Pizarro.—¿Quién sabe? Los conquistadores nos damos toda la prisa que podemos, pero de pronto los misioneros llegan antes que nosotros. Para cuando vamos a exterminar a algún pueblo indígena, ya todos nuestros enemigos se llaman Remigio, Lucas, Marcelino y cosas así.

Atahualpa.—Pues yo no estoy bautizado.

Pizarro.—¿Pero te importaría estarlo?

Atahualpa.—Si me facilita la muerte, no, en absoluto.

Pizarro.—Pues ¡problema resuelto! Tengo dos o tres sacerdotes entre mis gentes. Saco a uno de la cama, que te bautiza en un decir Jesús, y nunca mejor dicho, y continuamos con tu ejecución sin perder más tiempo del imprescindible. ¿Cómo querrías llamarte?

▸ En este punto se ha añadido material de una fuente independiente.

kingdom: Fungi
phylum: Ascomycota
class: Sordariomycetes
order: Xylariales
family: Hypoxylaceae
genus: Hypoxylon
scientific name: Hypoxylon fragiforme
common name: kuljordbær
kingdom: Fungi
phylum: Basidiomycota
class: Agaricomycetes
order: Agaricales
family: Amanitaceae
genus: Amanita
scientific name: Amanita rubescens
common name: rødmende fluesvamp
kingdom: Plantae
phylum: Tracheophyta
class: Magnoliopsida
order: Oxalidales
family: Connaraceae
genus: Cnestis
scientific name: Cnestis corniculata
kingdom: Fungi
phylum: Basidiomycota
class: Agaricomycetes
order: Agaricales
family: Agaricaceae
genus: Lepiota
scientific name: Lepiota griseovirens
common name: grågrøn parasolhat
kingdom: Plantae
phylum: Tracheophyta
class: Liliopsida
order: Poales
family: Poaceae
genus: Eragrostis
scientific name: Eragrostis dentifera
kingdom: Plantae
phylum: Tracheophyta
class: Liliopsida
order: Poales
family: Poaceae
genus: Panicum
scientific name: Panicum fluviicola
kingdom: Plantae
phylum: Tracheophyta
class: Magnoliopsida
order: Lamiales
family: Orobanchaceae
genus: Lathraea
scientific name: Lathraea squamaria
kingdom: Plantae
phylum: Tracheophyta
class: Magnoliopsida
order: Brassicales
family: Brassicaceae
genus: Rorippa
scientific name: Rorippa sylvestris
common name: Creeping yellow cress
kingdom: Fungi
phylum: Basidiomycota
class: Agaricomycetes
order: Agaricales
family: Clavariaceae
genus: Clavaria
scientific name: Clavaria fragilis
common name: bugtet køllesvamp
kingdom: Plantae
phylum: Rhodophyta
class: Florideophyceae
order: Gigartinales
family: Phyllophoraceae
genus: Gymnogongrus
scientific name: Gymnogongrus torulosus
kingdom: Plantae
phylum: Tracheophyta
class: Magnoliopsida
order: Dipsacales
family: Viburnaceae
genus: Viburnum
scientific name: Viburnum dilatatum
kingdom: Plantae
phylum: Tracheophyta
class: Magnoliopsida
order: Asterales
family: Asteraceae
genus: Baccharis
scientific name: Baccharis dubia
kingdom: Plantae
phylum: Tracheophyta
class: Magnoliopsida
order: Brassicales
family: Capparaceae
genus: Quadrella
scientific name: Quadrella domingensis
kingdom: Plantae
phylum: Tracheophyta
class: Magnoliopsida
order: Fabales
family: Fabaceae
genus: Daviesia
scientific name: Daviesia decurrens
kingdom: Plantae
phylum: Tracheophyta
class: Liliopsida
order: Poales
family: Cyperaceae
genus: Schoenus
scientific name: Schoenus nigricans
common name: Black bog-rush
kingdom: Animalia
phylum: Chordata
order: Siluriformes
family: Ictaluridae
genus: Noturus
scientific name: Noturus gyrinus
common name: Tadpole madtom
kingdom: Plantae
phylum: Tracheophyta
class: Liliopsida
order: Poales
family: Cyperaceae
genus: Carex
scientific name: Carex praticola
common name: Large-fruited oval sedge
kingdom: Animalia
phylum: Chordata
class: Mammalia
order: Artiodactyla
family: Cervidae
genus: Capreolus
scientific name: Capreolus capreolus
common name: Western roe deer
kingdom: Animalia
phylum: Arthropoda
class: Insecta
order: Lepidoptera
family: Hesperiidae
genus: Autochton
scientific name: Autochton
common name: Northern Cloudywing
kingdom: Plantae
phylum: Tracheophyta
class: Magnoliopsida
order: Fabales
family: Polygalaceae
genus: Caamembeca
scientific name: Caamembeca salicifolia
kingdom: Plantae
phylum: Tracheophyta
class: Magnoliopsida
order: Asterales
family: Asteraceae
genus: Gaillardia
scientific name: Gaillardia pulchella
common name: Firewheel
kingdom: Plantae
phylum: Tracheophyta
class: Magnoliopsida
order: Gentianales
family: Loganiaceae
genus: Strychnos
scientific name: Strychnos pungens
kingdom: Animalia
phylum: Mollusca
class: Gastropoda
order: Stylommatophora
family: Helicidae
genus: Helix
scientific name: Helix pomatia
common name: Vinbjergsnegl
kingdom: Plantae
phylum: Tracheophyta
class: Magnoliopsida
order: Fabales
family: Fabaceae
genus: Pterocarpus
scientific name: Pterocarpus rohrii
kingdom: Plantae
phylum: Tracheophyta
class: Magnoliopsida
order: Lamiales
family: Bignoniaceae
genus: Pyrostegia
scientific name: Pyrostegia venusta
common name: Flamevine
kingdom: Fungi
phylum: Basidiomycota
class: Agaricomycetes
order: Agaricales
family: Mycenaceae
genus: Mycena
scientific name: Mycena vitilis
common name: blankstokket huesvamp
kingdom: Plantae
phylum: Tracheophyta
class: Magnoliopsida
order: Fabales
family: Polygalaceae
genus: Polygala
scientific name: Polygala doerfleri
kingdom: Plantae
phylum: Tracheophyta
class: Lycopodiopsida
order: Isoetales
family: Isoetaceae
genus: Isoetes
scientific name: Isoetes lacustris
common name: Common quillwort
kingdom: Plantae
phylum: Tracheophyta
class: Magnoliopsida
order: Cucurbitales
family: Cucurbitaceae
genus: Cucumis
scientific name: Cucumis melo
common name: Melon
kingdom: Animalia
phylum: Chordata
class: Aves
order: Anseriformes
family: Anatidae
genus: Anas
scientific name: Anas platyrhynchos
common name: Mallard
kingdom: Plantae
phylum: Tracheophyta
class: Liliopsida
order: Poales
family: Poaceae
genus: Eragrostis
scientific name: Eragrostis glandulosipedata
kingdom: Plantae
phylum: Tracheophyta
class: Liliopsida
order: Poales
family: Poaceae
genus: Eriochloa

Atahualpa.—No sé. ¿Cuál es el nombre más bonito, refinado y elegante que existe en tu lengua?

Pizarro.—El mío: Paco.

Atahualpa.—Pues está decidido. Olvídate de Atahualpa. Desde hoy la gente me conocerá por mi nuevo nombre: «Paco, el último emperador de los incas».

Pizarro.—Suena bien.

Atahualpa.—Oye, no se te olvide decirle a quien me ajusticie que procure ser rápido y no hacerme mucho daño.

Pizarro.—Descuida. Mi verdugo tiene ya mucha práctica.

 

(A las pocas horas, Atahualpa es estrangulado en el poste después de que un sacerdote lo bautice dándole el cristiano nombre de Francisco. Al saberse la noticia de la muerte del Inca, miles de sus fieles sus súbditos se suicidan para seguir a su señor hasta el otro mundo. Pizarro se encuentra con un montón de cadáveres apestosos. Para evitar que se pudran y causen una epidemia importante, él y sus hombres se pasan varias semanas cavando en fosas para meterlos a todos, por lo que acaban baldados.)


 



[1] Nos gustaría poder insertar una nota erudita y decir que lo que contamos aquí lo hemos extraído de un libro respetable, como por ejemplo la Historia general de las Indias, del cronista Francisco López de Gómara, pero en realidad lo hemos visto en un telefilm peruano de bajo presupuesto titulado Las glorias del Inca o El día en que Atahualpa bailó un carnavalito.